What the task requires: State how many lines in the records hold the word "APERTURE", giving the number and no other text.

Provided data:
----------------------------------------

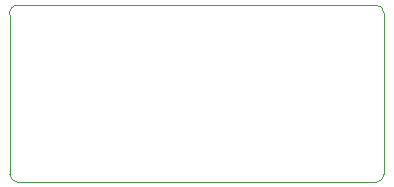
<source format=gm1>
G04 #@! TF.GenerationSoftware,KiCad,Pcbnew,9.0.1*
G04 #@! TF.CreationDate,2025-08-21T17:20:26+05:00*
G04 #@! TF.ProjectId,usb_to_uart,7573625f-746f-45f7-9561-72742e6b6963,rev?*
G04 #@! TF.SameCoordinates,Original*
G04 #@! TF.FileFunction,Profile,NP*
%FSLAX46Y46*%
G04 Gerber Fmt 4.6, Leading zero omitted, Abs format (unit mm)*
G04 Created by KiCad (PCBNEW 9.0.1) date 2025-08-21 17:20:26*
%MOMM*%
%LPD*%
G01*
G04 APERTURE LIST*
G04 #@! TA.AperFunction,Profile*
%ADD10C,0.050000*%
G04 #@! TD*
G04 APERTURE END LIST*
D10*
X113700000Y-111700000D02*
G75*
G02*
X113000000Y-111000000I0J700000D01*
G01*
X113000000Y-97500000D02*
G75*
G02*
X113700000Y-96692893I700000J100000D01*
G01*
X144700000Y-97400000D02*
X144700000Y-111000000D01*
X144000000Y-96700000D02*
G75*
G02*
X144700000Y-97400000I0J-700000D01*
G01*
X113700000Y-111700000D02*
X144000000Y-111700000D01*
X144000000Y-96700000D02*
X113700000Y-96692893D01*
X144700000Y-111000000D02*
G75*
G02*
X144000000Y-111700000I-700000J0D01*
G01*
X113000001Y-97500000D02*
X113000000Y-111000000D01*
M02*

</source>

----------------------------------------

Solution for this problem: 2